Try it » Skip every picture, and copy exactly the lines from the one containing "box — white, cardboard, with" to the end of the data.

Records provided »
--- START ---
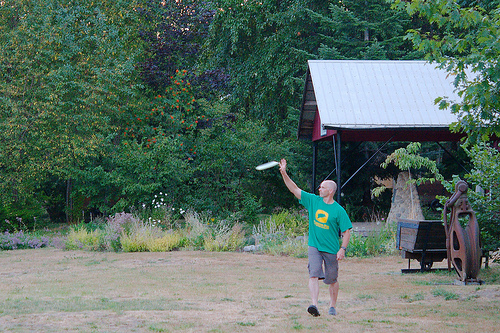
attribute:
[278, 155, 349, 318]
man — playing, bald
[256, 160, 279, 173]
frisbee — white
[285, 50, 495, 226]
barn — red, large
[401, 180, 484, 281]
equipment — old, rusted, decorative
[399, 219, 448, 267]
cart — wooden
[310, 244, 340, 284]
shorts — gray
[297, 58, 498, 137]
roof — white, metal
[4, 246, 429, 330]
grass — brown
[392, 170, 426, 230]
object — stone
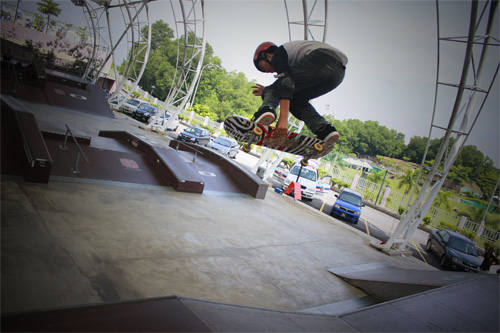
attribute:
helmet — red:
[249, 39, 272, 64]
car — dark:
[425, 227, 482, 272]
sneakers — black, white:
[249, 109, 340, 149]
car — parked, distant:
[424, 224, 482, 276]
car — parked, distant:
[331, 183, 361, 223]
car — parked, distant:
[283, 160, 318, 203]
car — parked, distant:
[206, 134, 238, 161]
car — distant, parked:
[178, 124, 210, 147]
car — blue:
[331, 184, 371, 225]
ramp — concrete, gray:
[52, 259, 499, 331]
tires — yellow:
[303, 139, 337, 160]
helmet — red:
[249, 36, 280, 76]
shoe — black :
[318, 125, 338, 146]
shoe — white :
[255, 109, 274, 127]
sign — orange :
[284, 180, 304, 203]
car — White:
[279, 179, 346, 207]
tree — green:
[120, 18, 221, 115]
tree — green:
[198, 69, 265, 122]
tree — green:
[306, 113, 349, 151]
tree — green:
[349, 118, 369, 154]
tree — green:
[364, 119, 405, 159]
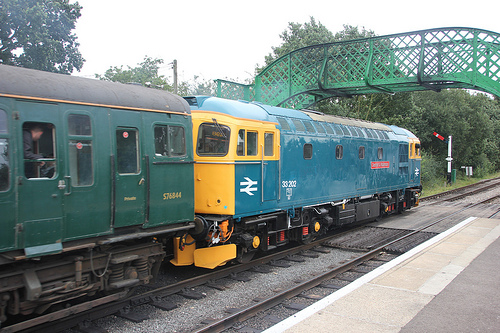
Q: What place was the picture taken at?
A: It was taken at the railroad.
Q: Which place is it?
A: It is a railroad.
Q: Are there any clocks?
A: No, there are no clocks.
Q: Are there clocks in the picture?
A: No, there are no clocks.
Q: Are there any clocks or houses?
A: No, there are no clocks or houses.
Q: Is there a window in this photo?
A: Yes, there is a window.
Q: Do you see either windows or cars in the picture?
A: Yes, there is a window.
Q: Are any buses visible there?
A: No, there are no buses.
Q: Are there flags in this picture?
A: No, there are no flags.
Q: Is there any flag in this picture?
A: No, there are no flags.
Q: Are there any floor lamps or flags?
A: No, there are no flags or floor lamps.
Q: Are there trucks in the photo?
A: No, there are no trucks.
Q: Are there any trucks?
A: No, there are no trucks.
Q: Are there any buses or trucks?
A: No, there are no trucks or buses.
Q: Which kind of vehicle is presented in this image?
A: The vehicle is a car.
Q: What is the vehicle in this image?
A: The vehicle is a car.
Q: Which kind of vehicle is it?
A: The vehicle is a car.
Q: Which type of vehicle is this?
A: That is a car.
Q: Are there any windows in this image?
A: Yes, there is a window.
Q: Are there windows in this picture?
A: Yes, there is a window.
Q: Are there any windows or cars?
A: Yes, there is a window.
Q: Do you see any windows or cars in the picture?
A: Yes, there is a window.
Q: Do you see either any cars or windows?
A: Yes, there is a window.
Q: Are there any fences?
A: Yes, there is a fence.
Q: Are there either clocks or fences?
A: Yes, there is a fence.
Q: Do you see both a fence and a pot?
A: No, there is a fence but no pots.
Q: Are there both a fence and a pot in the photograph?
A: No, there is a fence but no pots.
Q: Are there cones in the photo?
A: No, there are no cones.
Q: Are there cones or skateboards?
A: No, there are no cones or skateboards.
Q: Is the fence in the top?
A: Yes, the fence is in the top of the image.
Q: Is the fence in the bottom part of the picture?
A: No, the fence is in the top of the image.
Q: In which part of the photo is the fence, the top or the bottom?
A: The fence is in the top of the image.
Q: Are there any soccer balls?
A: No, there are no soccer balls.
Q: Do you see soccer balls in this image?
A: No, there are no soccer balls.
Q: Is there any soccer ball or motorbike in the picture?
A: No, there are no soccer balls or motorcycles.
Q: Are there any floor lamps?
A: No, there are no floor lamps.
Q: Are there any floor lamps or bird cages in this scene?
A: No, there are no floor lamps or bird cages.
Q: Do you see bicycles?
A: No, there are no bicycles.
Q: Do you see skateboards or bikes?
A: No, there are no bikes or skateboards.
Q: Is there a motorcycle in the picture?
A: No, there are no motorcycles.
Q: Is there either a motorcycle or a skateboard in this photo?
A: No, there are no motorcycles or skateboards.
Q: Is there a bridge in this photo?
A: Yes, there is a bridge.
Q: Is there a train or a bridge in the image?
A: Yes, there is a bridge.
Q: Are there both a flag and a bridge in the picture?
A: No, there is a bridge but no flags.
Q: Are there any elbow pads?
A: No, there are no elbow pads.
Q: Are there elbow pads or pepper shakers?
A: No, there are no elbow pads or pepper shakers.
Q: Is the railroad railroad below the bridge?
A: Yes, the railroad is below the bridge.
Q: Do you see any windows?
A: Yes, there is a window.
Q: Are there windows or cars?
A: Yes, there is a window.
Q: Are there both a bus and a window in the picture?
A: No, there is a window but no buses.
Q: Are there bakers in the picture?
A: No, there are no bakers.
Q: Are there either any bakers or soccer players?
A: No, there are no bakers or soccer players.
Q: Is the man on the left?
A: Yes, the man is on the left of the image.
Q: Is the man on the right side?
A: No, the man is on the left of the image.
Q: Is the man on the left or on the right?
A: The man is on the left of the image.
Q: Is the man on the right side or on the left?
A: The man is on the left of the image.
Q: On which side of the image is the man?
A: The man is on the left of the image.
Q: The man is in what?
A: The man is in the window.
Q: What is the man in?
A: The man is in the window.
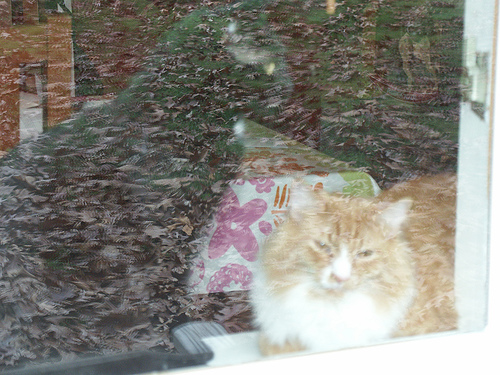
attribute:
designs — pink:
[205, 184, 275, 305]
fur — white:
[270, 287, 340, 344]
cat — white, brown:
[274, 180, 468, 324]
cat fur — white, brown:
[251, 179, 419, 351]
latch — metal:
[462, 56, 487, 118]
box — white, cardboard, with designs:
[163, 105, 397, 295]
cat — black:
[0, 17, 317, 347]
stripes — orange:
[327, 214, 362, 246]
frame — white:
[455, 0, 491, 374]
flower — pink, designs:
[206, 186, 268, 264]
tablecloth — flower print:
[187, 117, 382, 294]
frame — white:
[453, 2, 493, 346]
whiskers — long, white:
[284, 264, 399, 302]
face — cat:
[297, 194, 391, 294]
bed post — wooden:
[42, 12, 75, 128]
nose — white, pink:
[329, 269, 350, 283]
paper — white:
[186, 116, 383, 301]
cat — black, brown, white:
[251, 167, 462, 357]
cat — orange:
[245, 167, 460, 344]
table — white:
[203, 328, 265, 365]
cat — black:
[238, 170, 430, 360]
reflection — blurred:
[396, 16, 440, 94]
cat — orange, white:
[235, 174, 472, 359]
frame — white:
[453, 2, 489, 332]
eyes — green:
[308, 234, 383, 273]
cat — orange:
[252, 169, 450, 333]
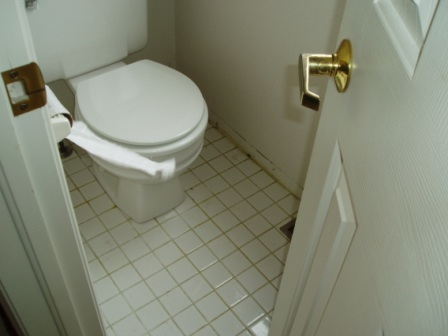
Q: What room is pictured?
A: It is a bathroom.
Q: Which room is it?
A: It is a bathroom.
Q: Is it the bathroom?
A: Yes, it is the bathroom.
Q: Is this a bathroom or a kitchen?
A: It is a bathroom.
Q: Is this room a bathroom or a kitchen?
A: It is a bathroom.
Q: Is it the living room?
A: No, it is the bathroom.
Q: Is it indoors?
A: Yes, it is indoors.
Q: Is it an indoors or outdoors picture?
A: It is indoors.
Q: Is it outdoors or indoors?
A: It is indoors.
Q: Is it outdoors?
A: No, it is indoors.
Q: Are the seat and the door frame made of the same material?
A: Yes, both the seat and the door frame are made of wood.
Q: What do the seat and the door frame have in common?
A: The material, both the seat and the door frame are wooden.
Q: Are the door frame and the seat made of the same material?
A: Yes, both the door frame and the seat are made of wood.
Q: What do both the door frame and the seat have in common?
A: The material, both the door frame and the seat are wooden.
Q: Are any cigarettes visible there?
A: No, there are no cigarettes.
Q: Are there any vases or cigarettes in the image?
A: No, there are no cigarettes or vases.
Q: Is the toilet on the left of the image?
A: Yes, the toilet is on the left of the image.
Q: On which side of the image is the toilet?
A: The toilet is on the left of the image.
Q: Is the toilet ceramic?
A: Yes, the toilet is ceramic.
--- END ---
Exercise solution »
box — white, cardboard, with designs:
[163, 105, 397, 295]
cat — black:
[0, 17, 317, 347]
stripes — orange:
[327, 214, 362, 246]
frame — white:
[455, 0, 491, 374]
flower — pink, designs:
[206, 186, 268, 264]
tablecloth — flower print:
[187, 117, 382, 294]
frame — white:
[453, 2, 493, 346]
whiskers — long, white:
[284, 264, 399, 302]
face — cat:
[297, 194, 391, 294]
bed post — wooden:
[42, 12, 75, 128]
nose — white, pink:
[329, 269, 350, 283]
paper — white:
[186, 116, 383, 301]
cat — black, brown, white:
[251, 167, 462, 357]
cat — orange:
[245, 167, 460, 344]
table — white:
[203, 328, 265, 365]
cat — black:
[238, 170, 430, 360]
reflection — blurred:
[396, 16, 440, 94]
cat — orange, white:
[235, 174, 472, 359]
frame — white:
[453, 2, 489, 332]
eyes — green:
[308, 234, 383, 273]
cat — orange:
[252, 169, 450, 333]
Q: What room is pictured?
A: It is a bathroom.
Q: Which room is it?
A: It is a bathroom.
Q: Is it the bathroom?
A: Yes, it is the bathroom.
Q: Is this a bathroom or a kitchen?
A: It is a bathroom.
Q: Is this room a bathroom or a kitchen?
A: It is a bathroom.
Q: Is it the living room?
A: No, it is the bathroom.
Q: Is it indoors?
A: Yes, it is indoors.
Q: Is it an indoors or outdoors picture?
A: It is indoors.
Q: Is it outdoors or indoors?
A: It is indoors.
Q: Is it outdoors?
A: No, it is indoors.
Q: Are the seat and the door frame made of the same material?
A: Yes, both the seat and the door frame are made of wood.
Q: What do the seat and the door frame have in common?
A: The material, both the seat and the door frame are wooden.
Q: Are the door frame and the seat made of the same material?
A: Yes, both the door frame and the seat are made of wood.
Q: What do both the door frame and the seat have in common?
A: The material, both the door frame and the seat are wooden.
Q: Are any cigarettes visible there?
A: No, there are no cigarettes.
Q: Are there any vases or cigarettes in the image?
A: No, there are no cigarettes or vases.
Q: Is the toilet on the left of the image?
A: Yes, the toilet is on the left of the image.
Q: On which side of the image is the toilet?
A: The toilet is on the left of the image.
Q: Is the toilet ceramic?
A: Yes, the toilet is ceramic.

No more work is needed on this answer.